THE OUTPUT PLOTS ARE CONTAINED WITHIN THIS ARCHIVED FOLDER, GENERATED THROUGH THE RELEVANT R SCRIPTS IN THIS DIRECTORY AND WE ALSO DISCUSS THE NAMING CONVENTIONS FOR EACH PLOT OUTPUT FROM EACH R SCRIPT.

NOTE: the only socio-economic variables used within my thesis were the total population and average income and so the final R code for data generation was tailored accordingly, with the code for the inclusion of other socio-economic variables commented out. Therefore, we proceed similarly for the plotting of the data, where for any additional variables we comment out they're inclusion and plot outputs and this can be easily uncommented if required to generate the relevant plots.

- EDA_CT_final.R: this R script plots the crime data for each city with respect to the census tracts, for example we plot the crimes with respect to the census tract level socio-economic variables. Plots saved with suffix: *CT.pdf.

- EDA_GRID_final.R: in this R script we more generally plot the crime data, for example number of motor vehicle thefts per year. Importantly, we also plot the maps for the crimes in each city, for all years in the data and also highlighting the year 2015. We also plot the gridded data, for example the gridded socio-economic variables for each resolution as well as the count data plotted against the grid-interpolated socio-economic variables. We also plot heat maps of the census tract-level and grid-interpolated socio-economic variables. Plots saved with suffix: *_final.pdf.

- EDA_TRANSFORMEDGRID_final.R: similarly to EDA_GRID_final.R, we plot the count crime data from the scaled gridded data against the socio-economic variables. This R script aslo produces plots of the scaled gridded socio-economic variables over a map. These should  be similar to the plots from the un-scaled data, however they have been produced using the final data sets that will be used for modelling the necessary data. Plots saved with suffix: *_finalscale.pdf.

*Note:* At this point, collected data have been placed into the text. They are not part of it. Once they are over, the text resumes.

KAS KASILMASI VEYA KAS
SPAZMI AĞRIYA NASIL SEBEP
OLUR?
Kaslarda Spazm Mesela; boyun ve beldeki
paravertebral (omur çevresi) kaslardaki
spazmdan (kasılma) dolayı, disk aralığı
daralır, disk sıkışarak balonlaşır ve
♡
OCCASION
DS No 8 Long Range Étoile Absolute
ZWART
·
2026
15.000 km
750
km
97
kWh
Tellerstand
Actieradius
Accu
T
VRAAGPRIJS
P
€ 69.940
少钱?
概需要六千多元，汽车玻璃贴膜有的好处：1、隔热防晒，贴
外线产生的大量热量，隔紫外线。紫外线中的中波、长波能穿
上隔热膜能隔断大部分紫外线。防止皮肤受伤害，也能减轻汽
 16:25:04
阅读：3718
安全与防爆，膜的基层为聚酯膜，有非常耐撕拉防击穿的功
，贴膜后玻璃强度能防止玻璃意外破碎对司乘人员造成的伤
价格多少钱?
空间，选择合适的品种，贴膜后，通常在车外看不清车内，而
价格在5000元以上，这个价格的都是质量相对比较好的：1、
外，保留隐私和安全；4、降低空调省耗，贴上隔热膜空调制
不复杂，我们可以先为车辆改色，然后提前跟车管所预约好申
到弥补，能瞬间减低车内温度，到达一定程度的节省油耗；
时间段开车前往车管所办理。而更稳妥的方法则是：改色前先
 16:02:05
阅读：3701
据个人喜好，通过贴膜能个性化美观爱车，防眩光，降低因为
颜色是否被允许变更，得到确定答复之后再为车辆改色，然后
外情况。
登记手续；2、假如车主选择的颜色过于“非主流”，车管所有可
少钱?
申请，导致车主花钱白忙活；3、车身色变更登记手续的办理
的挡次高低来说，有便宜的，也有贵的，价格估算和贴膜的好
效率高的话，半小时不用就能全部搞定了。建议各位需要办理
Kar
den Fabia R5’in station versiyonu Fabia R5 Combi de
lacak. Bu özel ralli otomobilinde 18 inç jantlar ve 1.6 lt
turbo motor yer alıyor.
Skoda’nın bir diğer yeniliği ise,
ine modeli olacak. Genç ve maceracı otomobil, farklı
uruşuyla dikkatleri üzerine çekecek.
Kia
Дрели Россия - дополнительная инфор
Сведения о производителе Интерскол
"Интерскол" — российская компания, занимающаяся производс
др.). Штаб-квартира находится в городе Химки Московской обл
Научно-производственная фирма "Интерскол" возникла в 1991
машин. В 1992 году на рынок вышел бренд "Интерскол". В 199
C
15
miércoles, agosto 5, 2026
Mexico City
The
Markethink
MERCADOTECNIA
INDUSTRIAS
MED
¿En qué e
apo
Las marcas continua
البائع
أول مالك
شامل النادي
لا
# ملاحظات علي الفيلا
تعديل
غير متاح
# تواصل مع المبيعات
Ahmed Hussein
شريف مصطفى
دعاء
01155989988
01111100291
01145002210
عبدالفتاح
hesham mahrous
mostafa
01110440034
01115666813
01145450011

- AreaHistograms_final.R: this produces plots for Los Angeles and New York census tract areas as well as the areas of the grid cells for the different resolutions in order to compare the distribution of the census tract areas against the areas of the grid cells. Plots saved with suffix: *CTAreaHistograms*.pdf or *CTGridAreaHistograms*.pdf.